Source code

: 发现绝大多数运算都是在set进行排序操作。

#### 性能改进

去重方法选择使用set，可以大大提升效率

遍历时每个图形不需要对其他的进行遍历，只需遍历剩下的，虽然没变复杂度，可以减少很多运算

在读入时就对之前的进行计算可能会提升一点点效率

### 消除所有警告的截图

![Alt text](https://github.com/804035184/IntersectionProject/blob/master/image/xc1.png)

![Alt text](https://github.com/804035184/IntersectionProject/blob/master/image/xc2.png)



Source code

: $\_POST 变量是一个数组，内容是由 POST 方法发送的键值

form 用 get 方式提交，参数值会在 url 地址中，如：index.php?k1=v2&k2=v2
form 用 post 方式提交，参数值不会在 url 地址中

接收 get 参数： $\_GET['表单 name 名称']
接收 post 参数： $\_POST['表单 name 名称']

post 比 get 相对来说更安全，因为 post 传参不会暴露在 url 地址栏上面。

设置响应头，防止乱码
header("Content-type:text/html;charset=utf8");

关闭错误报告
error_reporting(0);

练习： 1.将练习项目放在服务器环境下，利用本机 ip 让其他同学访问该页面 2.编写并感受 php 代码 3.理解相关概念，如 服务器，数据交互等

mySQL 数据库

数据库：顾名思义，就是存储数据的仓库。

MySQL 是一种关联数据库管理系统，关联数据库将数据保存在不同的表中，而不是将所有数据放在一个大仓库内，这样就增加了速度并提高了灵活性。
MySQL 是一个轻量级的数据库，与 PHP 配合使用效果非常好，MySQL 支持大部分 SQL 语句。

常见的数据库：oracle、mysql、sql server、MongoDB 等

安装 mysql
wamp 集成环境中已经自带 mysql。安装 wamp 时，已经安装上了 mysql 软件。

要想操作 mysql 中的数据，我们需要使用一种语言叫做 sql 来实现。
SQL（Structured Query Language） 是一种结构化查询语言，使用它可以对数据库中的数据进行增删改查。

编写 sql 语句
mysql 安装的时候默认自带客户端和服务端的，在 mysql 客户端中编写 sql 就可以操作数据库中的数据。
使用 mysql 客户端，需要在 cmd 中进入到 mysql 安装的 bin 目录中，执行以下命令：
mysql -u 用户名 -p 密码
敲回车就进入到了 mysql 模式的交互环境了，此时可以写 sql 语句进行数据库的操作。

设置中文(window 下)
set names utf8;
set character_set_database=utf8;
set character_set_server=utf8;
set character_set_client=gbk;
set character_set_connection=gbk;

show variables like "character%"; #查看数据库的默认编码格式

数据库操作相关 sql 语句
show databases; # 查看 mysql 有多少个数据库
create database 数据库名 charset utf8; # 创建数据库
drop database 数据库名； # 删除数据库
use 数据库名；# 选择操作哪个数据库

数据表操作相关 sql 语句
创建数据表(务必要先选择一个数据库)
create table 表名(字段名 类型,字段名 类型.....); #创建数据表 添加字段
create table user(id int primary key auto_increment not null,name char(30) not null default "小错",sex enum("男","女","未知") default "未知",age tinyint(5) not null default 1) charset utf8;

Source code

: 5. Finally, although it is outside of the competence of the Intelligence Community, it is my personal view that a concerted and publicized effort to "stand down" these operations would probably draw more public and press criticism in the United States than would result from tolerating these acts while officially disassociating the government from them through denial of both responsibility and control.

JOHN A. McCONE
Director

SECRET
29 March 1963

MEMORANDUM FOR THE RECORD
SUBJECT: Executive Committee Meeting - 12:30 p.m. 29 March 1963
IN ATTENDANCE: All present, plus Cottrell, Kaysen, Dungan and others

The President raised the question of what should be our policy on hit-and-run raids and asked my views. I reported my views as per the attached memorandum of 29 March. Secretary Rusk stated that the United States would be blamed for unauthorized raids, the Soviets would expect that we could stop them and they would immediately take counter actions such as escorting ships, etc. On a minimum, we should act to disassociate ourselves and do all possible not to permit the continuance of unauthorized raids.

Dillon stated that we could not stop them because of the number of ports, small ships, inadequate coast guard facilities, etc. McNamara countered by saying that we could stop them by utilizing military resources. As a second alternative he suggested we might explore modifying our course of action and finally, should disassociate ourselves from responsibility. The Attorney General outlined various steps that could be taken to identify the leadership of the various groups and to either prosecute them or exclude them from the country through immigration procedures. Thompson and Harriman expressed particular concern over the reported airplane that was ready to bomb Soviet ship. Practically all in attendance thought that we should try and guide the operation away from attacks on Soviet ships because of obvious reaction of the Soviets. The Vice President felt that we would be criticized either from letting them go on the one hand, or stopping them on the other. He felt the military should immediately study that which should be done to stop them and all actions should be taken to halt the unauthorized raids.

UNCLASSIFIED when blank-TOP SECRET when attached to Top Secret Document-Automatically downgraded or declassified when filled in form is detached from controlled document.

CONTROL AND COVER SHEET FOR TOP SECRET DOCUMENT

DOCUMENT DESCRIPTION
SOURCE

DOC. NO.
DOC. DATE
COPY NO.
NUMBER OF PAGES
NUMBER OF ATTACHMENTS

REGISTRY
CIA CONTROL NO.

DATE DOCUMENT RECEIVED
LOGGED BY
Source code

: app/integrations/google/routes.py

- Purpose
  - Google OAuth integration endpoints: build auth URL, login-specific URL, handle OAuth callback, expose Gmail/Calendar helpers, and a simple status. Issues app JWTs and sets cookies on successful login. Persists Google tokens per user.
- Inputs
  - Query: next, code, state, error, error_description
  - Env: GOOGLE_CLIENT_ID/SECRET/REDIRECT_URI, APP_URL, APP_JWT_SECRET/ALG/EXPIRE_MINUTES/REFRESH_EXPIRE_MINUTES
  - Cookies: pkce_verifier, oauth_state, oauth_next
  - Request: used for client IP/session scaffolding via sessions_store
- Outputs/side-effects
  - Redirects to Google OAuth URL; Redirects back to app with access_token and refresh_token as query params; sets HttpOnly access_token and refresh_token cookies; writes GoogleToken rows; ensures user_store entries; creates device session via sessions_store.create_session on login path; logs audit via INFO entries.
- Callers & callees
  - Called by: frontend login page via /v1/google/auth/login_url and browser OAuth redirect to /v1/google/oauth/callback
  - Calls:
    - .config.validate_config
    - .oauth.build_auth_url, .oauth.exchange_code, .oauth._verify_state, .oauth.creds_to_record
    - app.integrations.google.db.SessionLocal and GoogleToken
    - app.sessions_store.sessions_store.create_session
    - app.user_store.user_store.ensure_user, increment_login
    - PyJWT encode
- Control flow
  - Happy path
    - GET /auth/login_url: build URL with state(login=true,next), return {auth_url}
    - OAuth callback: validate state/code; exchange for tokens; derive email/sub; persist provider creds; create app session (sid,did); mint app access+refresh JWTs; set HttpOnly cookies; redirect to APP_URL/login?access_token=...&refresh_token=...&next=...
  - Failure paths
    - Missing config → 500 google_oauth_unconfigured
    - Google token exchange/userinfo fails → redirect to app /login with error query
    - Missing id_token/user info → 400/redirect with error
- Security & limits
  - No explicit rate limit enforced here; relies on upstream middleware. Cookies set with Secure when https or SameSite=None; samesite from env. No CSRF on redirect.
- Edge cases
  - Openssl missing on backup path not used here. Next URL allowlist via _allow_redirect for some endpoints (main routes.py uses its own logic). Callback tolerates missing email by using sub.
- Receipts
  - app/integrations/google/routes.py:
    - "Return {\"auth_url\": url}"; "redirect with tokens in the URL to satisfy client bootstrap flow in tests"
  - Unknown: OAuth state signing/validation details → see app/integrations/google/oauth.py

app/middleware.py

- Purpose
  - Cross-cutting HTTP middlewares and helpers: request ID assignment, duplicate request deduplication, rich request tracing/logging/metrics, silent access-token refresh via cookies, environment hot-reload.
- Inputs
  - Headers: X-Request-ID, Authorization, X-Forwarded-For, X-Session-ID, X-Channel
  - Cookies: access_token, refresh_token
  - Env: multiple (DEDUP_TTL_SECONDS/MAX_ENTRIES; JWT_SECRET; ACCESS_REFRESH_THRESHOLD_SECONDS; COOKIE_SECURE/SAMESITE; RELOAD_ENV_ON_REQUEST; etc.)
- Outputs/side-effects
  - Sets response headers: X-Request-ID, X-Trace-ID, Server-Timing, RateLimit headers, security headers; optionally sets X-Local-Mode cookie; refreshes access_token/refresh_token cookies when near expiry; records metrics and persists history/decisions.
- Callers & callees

----

• [Directions for this task] Print the records exactly, from the first line through the line that contains "变量是一个数组，内容是由 POST 方法发送的键值", including that line.

• [Result for this task]
Source code

: 发现绝大多数运算都是在set进行排序操作。

#### 性能改进

去重方法选择使用set，可以大大提升效率

遍历时每个图形不需要对其他的进行遍历，只需遍历剩下的，虽然没变复杂度，可以减少很多运算

在读入时就对之前的进行计算可能会提升一点点效率

### 消除所有警告的截图

![Alt text](https://github.com/804035184/IntersectionProject/blob/master/image/xc1.png)

![Alt text](https://github.com/804035184/IntersectionProject/blob/master/image/xc2.png)



Source code

: $\_POST 变量是一个数组，内容是由 POST 方法发送的键值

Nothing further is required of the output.